RIS ID

81212

Publication Details

Shimshon Bichler, Jonathan Nitzan and Tim Di Muzio (2012), ‘The 1%, Exploitation and Wealth: Tim Di Muzio interviews Shimshon Bichler and Jonathan Nitzan’, Review of Capital as Power, Vol. 1, No. 1, pp. 1-22.

Link to publisher version (URL)

The Bichler & Nitzan Archives

Abstract

Tim Di Muzio: You argue that the capital as power framework does not offer a general theory of society but an incisive account of how capitalists shape and reshape our world through the logic of differential capitalization and accumulation.

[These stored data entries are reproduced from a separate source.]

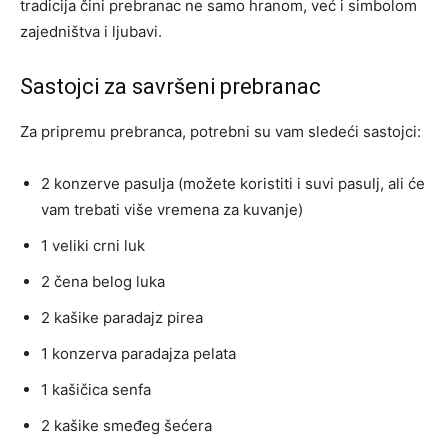
tradicija čini prebranac ne samo hranom, već i simbolom
zajedništva i ljubavi.
Sastojci za savršeni prebranac
Za pripremu prebranca, potrebni su vam sledeći sastojci:
2 konzerve pasulja (možete koristiti i suvi pasulj, ali će
vam trebati više vremena za kuvanje)
1 veliki crni luk
2 čena belog luka
2 kašike paradajz pirea
1 konzerva paradajza pelata
1 kašičica senfa
2 kašike smeđeg šećera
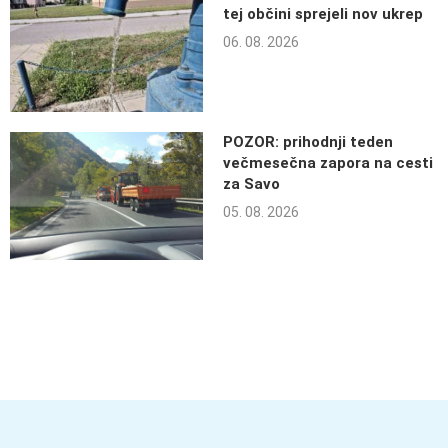
tej občini sprejeli nov ukrep
06. 08. 2026
POZOR: prihodnji teden
večmesečna zapora na cesti
za Savo
05. 08. 2026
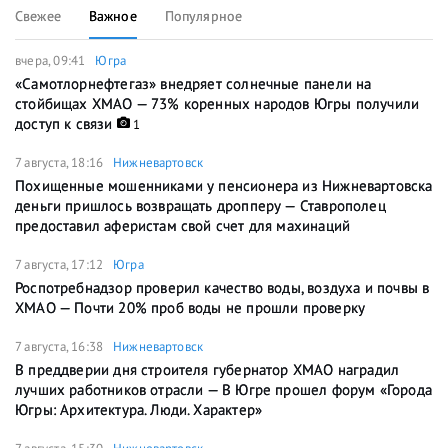
Свежее
Важное
Популярное
вчера, 09:41
Югра
«Самотлорнефтегаз» внедряет солнечные панели на
стойбищах ХМАО — 73% коренных народов Югры получили
доступ к связи
1
7 августа, 18:16
Нижневартовск
Похищенные мошенниками у пенсионера из Нижневартовска
деньги пришлось возвращать дропперу — Ставрополец
предоставил аферистам свой счет для махинаций
7 августа, 17:12
Югра
Роспотребнадзор проверил качество воды, воздуха и почвы в
ХМАО — Почти 20% проб воды не прошли проверку
7 августа, 16:38
Нижневартовск
В преддверии дня строителя губернатор ХМАО наградил
лучших работников отрасли — В Югре прошел форум «Города
Югры: Архитектура. Люди. Характер»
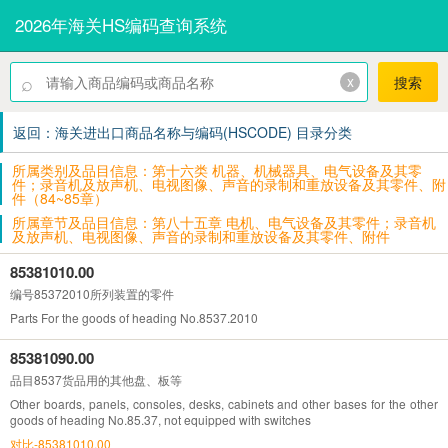
2026年海关HS编码查询系统
⌕
x
搜索
返回：海关进出口商品名称与编码(HSCODE) 目录分类
所属类别及品目信息：第十六类 机器、机械器具、电气设备及其零
件；录音机及放声机、电视图像、声音的录制和重放设备及其零件、附
件（84~85章）
所属章节及品目信息：第八十五章 电机、电气设备及其零件；录音机
及放声机、电视图像、声音的录制和重放设备及其零件、附件
85381010.00
编号85372010所列装置的零件
Parts For the goods of heading No.8537.2010
85381090.00
品目8537货品用的其他盘、板等
Other boards, panels, consoles, desks, cabinets and other bases for the other
goods of heading No.85.37, not equipped with switches
对比-85381010.00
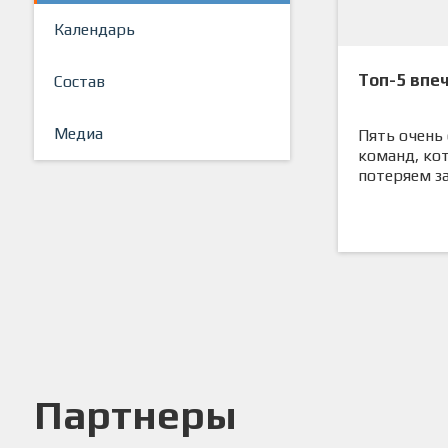
Календарь
Топ-5 впе
Состав
Медиа
Пять очень
команд, ко
потеряем з
Партнеры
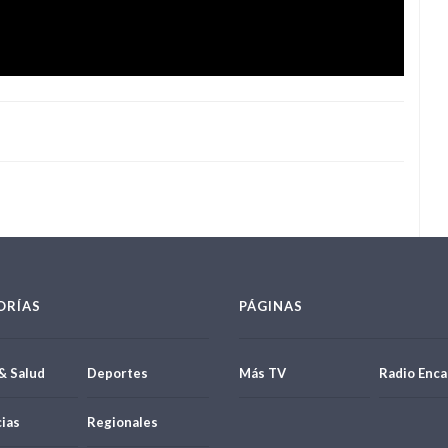
ORÍAS
PÁGINAS
& Salud
Deportes
Más TV
Radio Enca
ias
Regionales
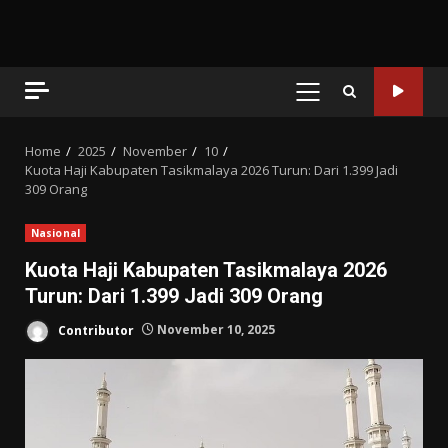
PRIMARY
MENU
Home
2025
November
10
Kuota Haji Kabupaten Tasikmalaya 2026 Turun: Dari 1.399 Jadi
309 Orang
Nasional
Kuota Haji Kabupaten Tasikmalaya 2026
Turun: Dari 1.399 Jadi 309 Orang
Contributor
November 10, 2025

As you well know, the Occupy Wall Street movement has organized under the banner ‘We are the 99%’, opposing what they refer to as the global 1%.

Could the capital as power framework be conceptualized as the political economy of the 1%? If not, do you see any way in which the capital as power framework could contribute to a critical political economy of the 1%? Does your latest article on the asymptotes of power speak to any of these debates?

Shimshon Bichler & Jonathan Nitzan: Your question invokes the century-old dilemma of what kind of determinism we can impose on society and the world more generally. This dilemma emerged largely as a consequence of the second scientific revolution and parallel developments in logic and mathematics, and it remains largely unresolved. Is there a ‘general logic’ to be discovered, or is ‘reality’ fractured into multiple and possibly contradictory patterns? Should we adhere to the traditional identitary-ensemblist logic of Cantor’s set theory, or should we follow Castoriadis’ notion of the magmas – those fuzzy groupings that include yet extend beyond the traditional logic and that allow the nomos to partly defy the determinism of the physis (Castoriadis 1987: Ch. 7)? Are we to look for a singular totality, or should we follow Bohm’s framework of infinite enfoldments (Bohm 1980; Bohm and Peat 1987)?